# [Assignment]
Check each line of the entries below for the word "subtract", and copy out the ones that have it.
= Beginning of Section =
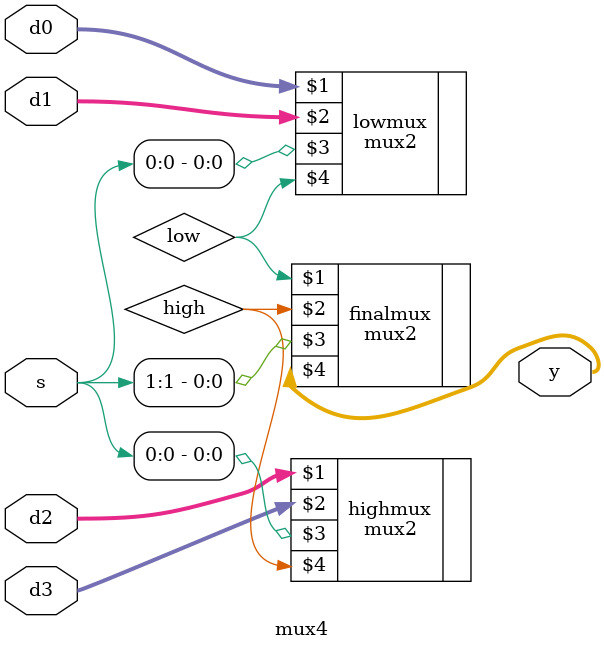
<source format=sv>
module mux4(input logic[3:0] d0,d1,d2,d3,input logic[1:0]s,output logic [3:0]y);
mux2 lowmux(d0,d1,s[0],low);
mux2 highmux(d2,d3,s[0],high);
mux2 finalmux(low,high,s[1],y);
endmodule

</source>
= End of Section =
= Beginning of Section =
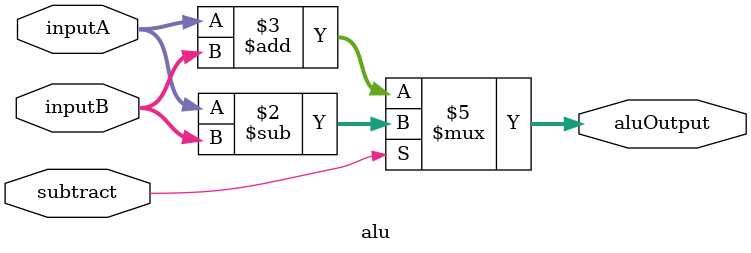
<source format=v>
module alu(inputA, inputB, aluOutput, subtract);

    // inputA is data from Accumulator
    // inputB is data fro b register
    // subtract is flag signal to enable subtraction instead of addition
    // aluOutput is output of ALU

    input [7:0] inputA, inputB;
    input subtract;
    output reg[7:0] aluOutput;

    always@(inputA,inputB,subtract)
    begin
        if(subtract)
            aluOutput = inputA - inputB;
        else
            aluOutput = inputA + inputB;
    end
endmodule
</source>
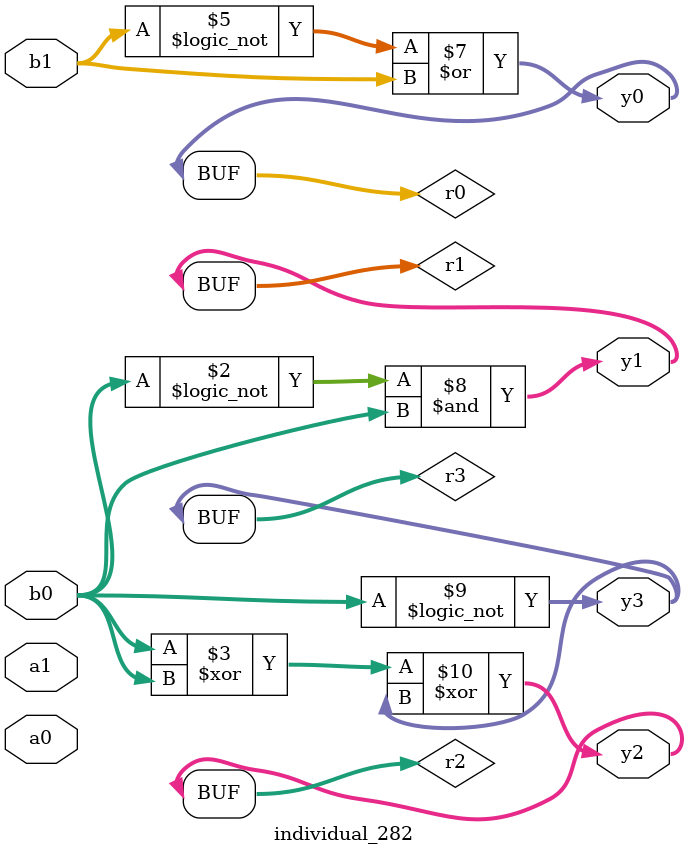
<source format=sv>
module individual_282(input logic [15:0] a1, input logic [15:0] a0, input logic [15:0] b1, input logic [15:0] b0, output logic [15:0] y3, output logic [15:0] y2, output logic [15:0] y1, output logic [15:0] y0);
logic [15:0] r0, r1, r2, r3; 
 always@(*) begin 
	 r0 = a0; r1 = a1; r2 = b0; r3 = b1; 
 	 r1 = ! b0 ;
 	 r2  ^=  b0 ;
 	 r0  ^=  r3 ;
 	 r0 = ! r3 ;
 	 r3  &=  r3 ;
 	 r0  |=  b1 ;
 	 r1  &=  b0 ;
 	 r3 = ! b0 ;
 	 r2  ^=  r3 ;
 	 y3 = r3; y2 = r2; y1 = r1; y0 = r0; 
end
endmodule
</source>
= End of Section =
# [Answer to the problem]
module alu(inputA, inputB, aluOutput, subtract);
    // subtract is flag signal to enable subtraction instead of addition
    input subtract;
    always@(inputA,inputB,subtract)
        if(subtract)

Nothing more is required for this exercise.